AUSGANGSTEXT:
□ □ □
Im Rahmen der Übungen können die Studierenden Fall 7 schriftlich lösen.

1. Bewertung

Um die Fallbearbeitung mit einem "pass" zu bestehen, muss die Falllösung formellen und materiellen Anforderungen genügen. Dabei werden die Arbeiten nach diesen Kriterien separat bewertet. Die Formalien sind somit nicht zu vernachlässigen (für weitere Hinweise an die formalen Vorgaben siehe auch 2. Hinweise für die schriftliche Falllösung).

2. Hinweise für die schriftliche Falllösung

Der Sachverhalt muss der Arbeit nicht beigefügt werden.

Die Falllösung darf nicht mehr als 12 Seiten umfassen (exkl. Titelblatt und Verzeichnisse).

Vor der Bearbeitung des Falles sollte die einschlägige Literatur zum korrekten Verfassen juristischer Arbeiten konsultiert werden. Es wird erwartet, dass Rechtsprechung und Literatur (Lehrbücher, Kommentare, allenfalls Zeitschriftenaufsätze) und weitere juristische Quellen zitiert werden. Ebenso wird grosser Wert auf ein umfassendes und korrektes Inhalts-, Literatur- und Abkürzungsverzeichnis gelegt.

Für Aufbau und Gliederung der Arbeit sowie für die Zitierweise der verwendeten Quellen gibt es verschiedene Konzepte. Empfohlen wird insbesondere

  • FORSTMOSER PETER/ OGOREK REGINA/ SCHINDLER BENJAMIN, Juristisches Arbeiten, Eine Anleitung für Studierende, 5. Auflage, Zürich/Basel/Genf 2014
  • HAAS RAPHAËL/BETSCHART FRANZISKA M./THURNHERR DANIELA, Leitfaden zum Verfassen einer juristischen Arbeit, 3. Auflage, Zürich/St. Gallen 2015
  • Hinweise für das Ausarbeiten einer juristischen Arbeit (PDF, 84 KB) des Lst. Huguenin zu konsultieren.

Den Bearbeitern kommt hierbei eine gewissen Freiheit zu. Eine gewählte Zitierweise ist in der ganzen Arbeit beizubehalten (einheitliches und kohärentes Zitieren). Oberste Maxime ist, dass der Leser die zitierten Quellen auffindet.

Die Arbeit sollte ein Inhalts-, Abkürzungs-, Literatur- und – falls Materialien (Botschaften, Ratsprotokolle) verwendet werden – Materialienverzeichnis enthalten. Ein Judikaturverzeichnis ist nicht erforderlich.

Die Falllösung ist wie folgt zu formatieren:

  • Seitenränder : oben 2.5 cm, unten 2.5 cm, links 2.5 cm, rechts 4 cm (Korrekturrand)
  • Haupttext : Schriftgrösse 12 pt; Zeilenabstand mind. 1.25; Blocksatz mit Silbentrennung; Schriftart frei wählbar, aber ähnlich wie Arial, Palatino oder Times New Roman
  • Fussnoten : Schriftgrösse 10 pt, Zeilenabstand einfach

Die Bewertung in formeller Hinsicht erfolgt anhand folgender Kriterien:

  • Vollständigkeit (Titelblatt, Verzeichnisse, Texteil)
□ □ □
EXTRAHIERTE ANGABEN:
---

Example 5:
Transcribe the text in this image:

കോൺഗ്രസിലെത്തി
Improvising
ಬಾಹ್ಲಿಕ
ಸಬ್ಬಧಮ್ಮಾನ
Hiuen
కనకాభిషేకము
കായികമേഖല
□ □ □
VORGEHEN:
Führen Sie die Hinweise zur schriftlichen Falllösung im Anschluss an das letzte aufgeführte Kriterium fort.

ERGEBNIS:
  • Formatierung
  • Gestaltung des Literaturverzeichnisses (Auswahl und Aktualität der Werke)
  • Zitierweise und Berücksichtigung von Gesetz, Rechtsprechung und Literatur
  • Aufbau, Sprache und Darstellung

3. Einreichung, Abgabetermin und Plagiate

Die Fallbearbeitung muss im Word und PDF-Format (je ein File) eingereicht werden und ist folgendermassen zu beschriften: Nachname_Vorname_ORBT_Fall7.

Es ist folgender Abgabetermin einzuhalten:

Fall 7 Mo, 26.03.2018, 12:00 Uhr

Für die Einhaltung der Frist ist die Eingabe in OLAT (Zeitpunkt des Hochladens der Falllösung) massgeblich.

Hinweis: Die Arbeiten werden mit Hilfe von Computersoftware auf Plagiate geprüft. In den vergangenen Jahren hat die Überprüfung stets einige Verstösse gemeldet. Zwar ist eine Zusammenarbeit der Studierenden durchaus erwünscht; erlaubt ist, dass mehrere Arbeiten zum selben Ergebnis kommen. Die Ausformulierung und die Strukturierung der Falllösung muss jedoch zwingend selbständig erfolgen. Ein Verstoss gegen die Plagiatsregelung hat die Zurückweisung der Arbeit zur Folge und kann zu einem Disziplinarverfahren führen vgl. «Merkblatt zum richtigen Zitieren und zur Vermeidung von Plagiaten», Beschluss der Rechtswissenschaftlichen Fakultät vom 7. Februar 2007, RS 4.1.4).

Mit dem Hochladen der Arbeit auf OLAT bestätigt die/der Studierende, dass sie/er die Fallbearbeitung selbständig und nur unter Zuhilfenahme der in den Verzeichnissen oder in den Anmerkungen genannten Quellen angefertigt hat und dass die Arbeit nicht bereits anderweitig als Leistungsnachweis verwendet wurde. Deshalb ist es nicht nötig, dass am Ende der Fallbearbeitung eine Selbständigkeitserklärung angefügt wird.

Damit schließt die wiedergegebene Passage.